Work request – The line containing "about 15 seconds." and each line after it, through the final line of the data, are to be retyped exactly, with pictures left out.

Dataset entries
-- Opening Marker --
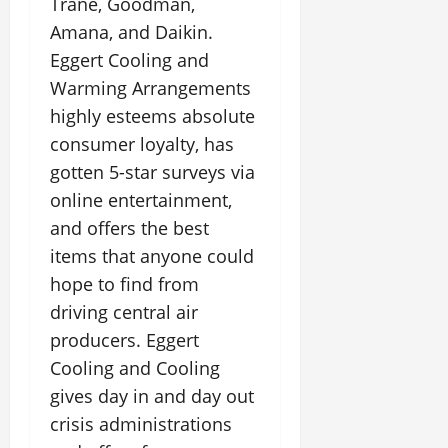
Trane, Goodman,
Amana, and Daikin.
Eggert Cooling and
Warming Arrangements
highly esteems absolute
consumer loyalty, has
gotten 5-star surveys via
online entertainment,
and offers the best
items that anyone could
hope to find from
driving central air
producers. Eggert
Cooling and Cooling
gives day in and day out
crisis administrations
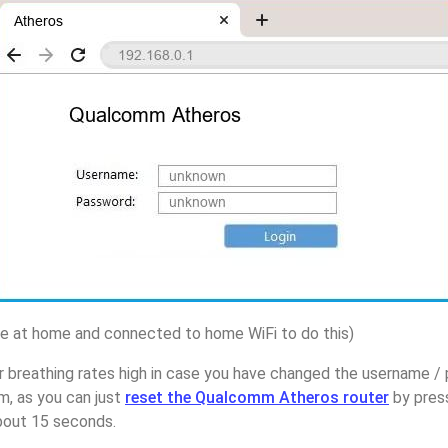
 at home and connected to home WiFi to do this)
r breathing rates high in case you have changed the username
m, as you can just
reset the Qualcomm Atheros router
by pres
about 15 seconds.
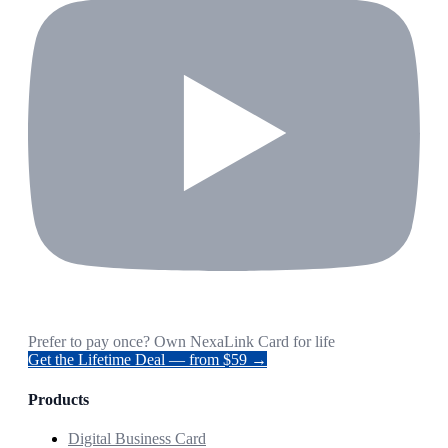
Prefer to pay once? Own NexaLink Card for life
Get the Lifetime Deal — from $59 →
Products
Digital Business Card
-- Closing Marker --
Expected answer –
about 15 seconds.
Prefer to pay once? Own NexaLink Card for life
Get the Lifetime Deal — from $59 →
Products
Digital Business Card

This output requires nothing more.